En France, de plus en plus d’étudiants et de jeunes diplômés de la diaspora se regroupent afin d’influer sur l’avenir de l’Afrique. Paroles de présidents.

« Nous ne sommes pas une association d’université ou d’école », précise d’emblée Cédric Sinarinzi quand il présente l’African Business Lawyers’ Club (ABLC). Ce club, qu’il a fondé en 2011 avec Jacques Jonathan Nyemb, un jeune avocat d’affaires camerounais, est en effet ouvert à tous les acteurs du droit en lien avec le continent. « Nos membres sont cooptés, et certains viennent d’universités anglaises ou américaines », explique l’étudiant.
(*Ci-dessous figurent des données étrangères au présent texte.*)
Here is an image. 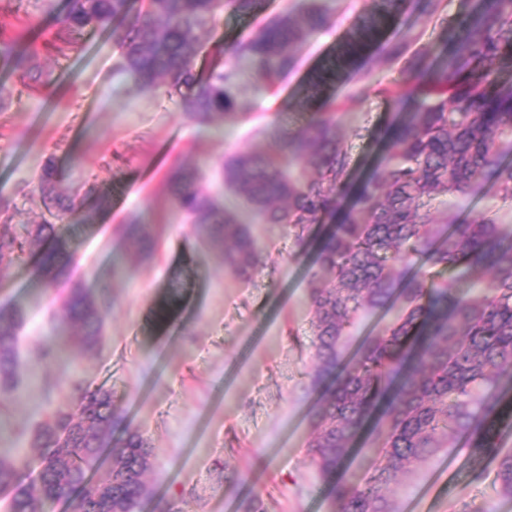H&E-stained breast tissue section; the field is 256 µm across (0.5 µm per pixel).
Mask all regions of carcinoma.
Listing matches in <instances>:
<instances>
[{"mask_svg": "<svg viewBox=\"0 0 512 512\" xmlns=\"http://www.w3.org/2000/svg\"><path fill=\"white\" fill-rule=\"evenodd\" d=\"M265 0H67L57 17L63 52L72 36L90 28H112L121 51L119 73L139 91L164 94L186 89L181 107L202 127L224 123L238 108L240 71L272 85L294 61L312 33L332 25L323 0L284 9L262 27L218 48L224 62L201 77L194 60L224 9L259 12ZM443 0H416L426 21L440 20L437 37L448 45L436 67L426 55L408 52L414 37L387 42L382 56L400 64L398 76L371 82L351 75L356 57L378 39L406 0H369L347 39L312 73L301 103L305 129L272 153H240L222 165L225 187L248 202L267 224L304 231L334 215L347 195L349 154L336 130L335 111L371 95L416 111L388 135L389 146L363 181L339 223L322 240L315 263L331 271L328 282L310 288L313 311V386L324 398L313 416L306 457L329 486L338 512H396L393 495L417 467L466 435L469 453L496 461L495 482L512 497V452L501 449L512 427V407L502 393L512 388V226L484 215L461 221L448 199L471 194L491 178L502 205L512 207V85L500 83L512 69V0H479L477 8L451 22L440 19ZM348 94H327L341 82ZM48 216L21 235L0 204V269L15 262L28 238L50 237L55 250L45 265L63 275L59 256L67 241L56 231L78 194L56 192L54 172L42 178ZM176 208L196 234L221 250L224 267L246 277L261 261L247 225L215 194L197 184V170L179 167L169 178ZM419 257L430 267L455 272L435 281L408 268ZM486 277L480 299L460 292L458 282ZM112 307L98 296L72 288L62 297L64 318L79 331L70 340L95 351ZM396 310L383 331L364 340L345 359V339L361 313ZM20 309L0 310V392L19 383L16 332ZM77 411L57 409L34 433L41 449L35 480L24 482V461L0 458V489L8 512H45L47 504L73 497V512H138L151 493L147 475L155 455L148 438L128 430L112 447L106 477L93 482L89 462L98 458L121 422L122 410L108 391L76 385ZM377 416L375 473L363 483L338 476L351 443Z\"/></svg>", "mask_w": 512, "mask_h": 512, "instance_id": "1", "label": "carcinoma"}]
</instances>
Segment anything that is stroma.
I'll list each match as a JSON object with an SVG mask.
<instances>
[{"label":"stroma","mask_w":512,"mask_h":512,"mask_svg":"<svg viewBox=\"0 0 512 512\" xmlns=\"http://www.w3.org/2000/svg\"><path fill=\"white\" fill-rule=\"evenodd\" d=\"M299 0H266L258 14L225 11L213 39L233 41ZM334 24L314 33L292 67L269 89L243 74L236 116L223 132L201 128L177 100L119 85L120 51L112 35L84 30L67 56L46 51L64 0H0V38L34 51L43 83L30 89L11 62H0V84L12 90L0 110V200L16 227L38 224L46 164L57 186L95 185L111 205L87 198L62 220L70 259L56 282L46 277L51 240L29 241L22 256L0 270V309L26 314L19 339V386L0 397V457L37 461L32 444L48 408H74V382L111 392L124 427L142 431L155 449L151 495L140 512H242L244 500L271 501L272 512H337L326 485L305 456L321 393L311 383L312 311L308 293L319 227L306 244L296 228L264 224L236 206L264 260L246 279L229 273L218 249L201 241L179 213L165 183L178 165L200 166L220 185L225 158L272 152L283 134L305 125L298 110L309 74L348 35L364 0H326ZM416 34L413 50L441 59L432 24L414 9L395 18L383 36ZM399 114L370 96L337 116L350 154L349 183L358 186L383 153L384 135ZM467 221L497 214L512 225L492 182L458 200ZM138 220L153 240L144 251L120 233ZM108 290L114 305L95 352L61 345L49 362L42 347L55 335L49 319L73 286ZM469 440L420 465L397 489L398 512H512L500 496L495 464L470 457Z\"/></svg>","instance_id":"35a3bbf8"}]
</instances>
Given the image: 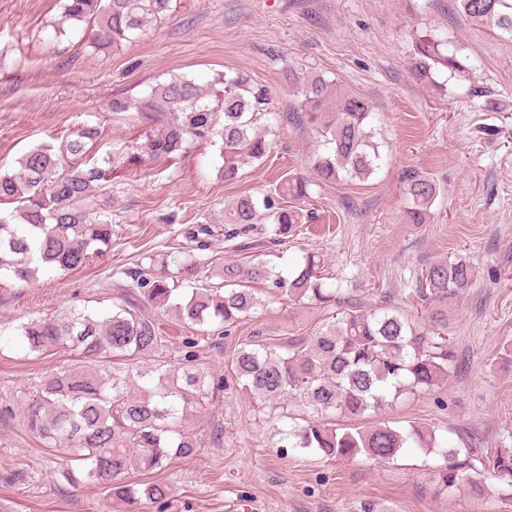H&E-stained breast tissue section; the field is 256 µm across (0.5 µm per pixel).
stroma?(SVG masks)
<instances>
[{"label":"stroma","instance_id":"obj_1","mask_svg":"<svg viewBox=\"0 0 512 512\" xmlns=\"http://www.w3.org/2000/svg\"><path fill=\"white\" fill-rule=\"evenodd\" d=\"M59 14V0H0L1 172L35 146L63 148L84 124L98 130L87 162L131 154L151 126L136 112H110L112 97H141L174 76L204 86L231 70L270 91L274 108L260 129L272 146L232 184L218 173L213 144L127 163L97 190L112 216L111 247L81 269L0 290V512H512V500L492 489L441 492L442 460L423 449L379 463L281 453L273 408L239 388L228 363L250 341L313 335L329 315L322 305L278 300L203 343L194 366L209 380V399L188 419L202 447L151 474L129 472L127 482L170 488L131 510L96 485L73 484L65 449L23 424L34 383L77 364L78 353H30L14 338L31 318L111 308L122 293L109 282L113 271L189 246L187 232L201 224L212 230L209 257L246 262L247 252L224 239L225 210L284 173H311L321 137L293 114L302 83L320 74L370 103L381 167L361 183L313 187V218L273 246L277 263L285 269L320 250L329 277L347 282L359 308H395L422 322L430 306L410 295L417 274L437 259L466 257L475 280L448 304L457 368L367 420H411L453 442L502 447L512 429V40L468 21L454 0H173L167 20L104 52L88 47L81 29L56 36ZM431 29L462 45L461 75L412 76L413 41ZM411 168L441 186L422 224L403 220L400 175Z\"/></svg>","mask_w":512,"mask_h":512}]
</instances>
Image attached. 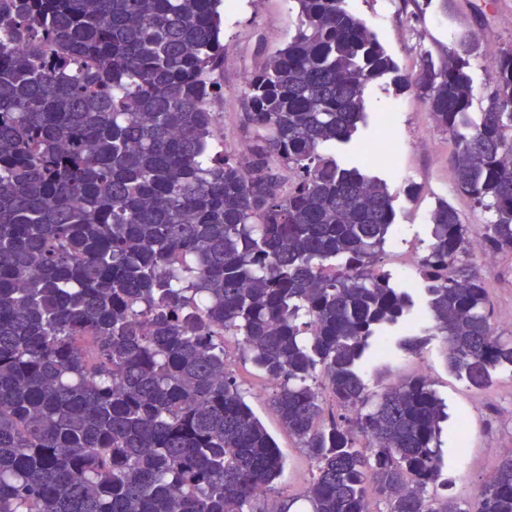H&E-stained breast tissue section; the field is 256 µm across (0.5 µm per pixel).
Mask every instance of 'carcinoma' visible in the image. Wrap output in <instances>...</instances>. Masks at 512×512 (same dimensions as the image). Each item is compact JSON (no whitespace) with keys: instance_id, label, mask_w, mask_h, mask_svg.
I'll return each instance as SVG.
<instances>
[{"instance_id":"1","label":"carcinoma","mask_w":512,"mask_h":512,"mask_svg":"<svg viewBox=\"0 0 512 512\" xmlns=\"http://www.w3.org/2000/svg\"><path fill=\"white\" fill-rule=\"evenodd\" d=\"M295 35L245 81V156L224 152V0H0V512H254L284 459L224 360L275 388L315 466L312 512H512V457L471 509L439 482L444 405L424 376L368 406L364 363L413 306L375 268L393 197L362 152L365 90L415 86L457 189L512 252V51L479 119L464 38L415 82L345 0H294ZM288 174H283V171ZM432 331L475 388L512 372L468 225L430 213ZM345 414L325 416L317 378Z\"/></svg>"}]
</instances>
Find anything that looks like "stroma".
<instances>
[{"mask_svg": "<svg viewBox=\"0 0 512 512\" xmlns=\"http://www.w3.org/2000/svg\"><path fill=\"white\" fill-rule=\"evenodd\" d=\"M346 6L360 17L396 61L401 74L415 78L425 56L446 57L457 41L471 32L482 33L479 53L470 60L475 87L473 112H481L490 92L488 73L503 52L512 49V0H347ZM277 23V39L268 49L283 46L294 35L297 15L292 0H232L224 8V150L234 154L244 138L243 114L247 110L243 89L247 76L265 59L258 50L266 22ZM366 122L360 125L356 146L370 147L383 136L382 119L397 116V130L386 150L373 156L372 173L387 183L393 197L395 225L376 264L391 273L395 283L413 287L415 307L396 328L400 336H422L419 353L393 350L386 362L368 366L365 381L371 397L387 387L427 376L447 406L440 448L443 484L429 487V495L461 508L482 496L487 464L512 457V373H498L492 385L478 389L450 371L441 337L432 335L425 313V294L417 269L400 266L407 252L425 254L431 240L429 212L437 199L448 200L468 224L471 235L481 234L492 212L475 205L455 185L448 158L454 143L438 130L416 89L398 90L379 82L365 94ZM433 141L432 151L418 150L420 135ZM490 323L502 340L512 341V253L496 255L492 268L484 270ZM224 356L236 383L268 433L285 455V468L274 493L254 505L256 512H274L281 503L291 512H312L305 496L315 468L298 441L282 426L271 402L264 376L242 356L238 338L224 340Z\"/></svg>", "mask_w": 512, "mask_h": 512, "instance_id": "obj_1", "label": "stroma"}]
</instances>
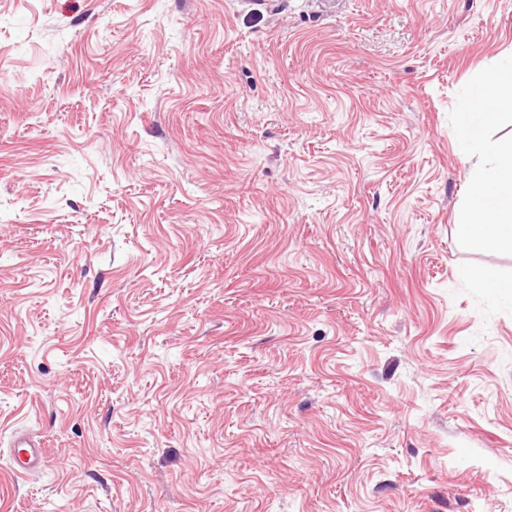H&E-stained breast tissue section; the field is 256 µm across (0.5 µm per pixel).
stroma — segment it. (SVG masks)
<instances>
[{
	"label": "stroma",
	"instance_id": "1",
	"mask_svg": "<svg viewBox=\"0 0 512 512\" xmlns=\"http://www.w3.org/2000/svg\"><path fill=\"white\" fill-rule=\"evenodd\" d=\"M510 49L512 0H0V512H512V249L455 234ZM10 471L16 478H30L42 467L46 448L26 434L15 432L11 439Z\"/></svg>",
	"mask_w": 512,
	"mask_h": 512
}]
</instances>
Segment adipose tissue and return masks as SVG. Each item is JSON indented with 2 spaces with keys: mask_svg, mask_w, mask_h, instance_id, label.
I'll use <instances>...</instances> for the list:
<instances>
[{
  "mask_svg": "<svg viewBox=\"0 0 512 512\" xmlns=\"http://www.w3.org/2000/svg\"><path fill=\"white\" fill-rule=\"evenodd\" d=\"M512 101V65L490 71L481 92L463 104L466 152L479 157L494 154L491 163L474 165L469 171L471 193L458 233L477 252L498 247L512 248V146L492 147L487 128L496 118L487 111L489 101Z\"/></svg>",
  "mask_w": 512,
  "mask_h": 512,
  "instance_id": "obj_1",
  "label": "adipose tissue"
}]
</instances>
Il arrive en France en 2000 pour fuir la guerre civile qui ravage alors le Burundi. Une fois son master 2 en droit des affaires en poche, il intègre l’École des hautes études commerciales (HEC) pour compléter sa formation. « J’avais compris, lors de mon stage dans un cabinet d’affaires américain, qu’un passage par une école de commerce serait nécessaire pour avoir une bonne compréhension des problématiques financières », explique-t-il. Diplômé d’HEC l’an dernier, il est actuellement élève avocat à l’École de formation du barreau de Paris. À 28 ans, le jeune homme ne brille pas seulement dans les études. En 2006, il a fait partie du comité organisateur de la deuxième édition de Livres d’Afrique et, en 2010, il a organisé avec le collectif Oser l’Afrique le Forum de la jeunesse pour l’Afrique. À Assas, il a fondé l’association Droit & Affaires. Et à HEC, il a présidé le bureau des juristes et a créé le prix du juriste HEC de l’année. Rien d’étonnant donc à ce qu’en 2011 il ait lancé l’ABLC.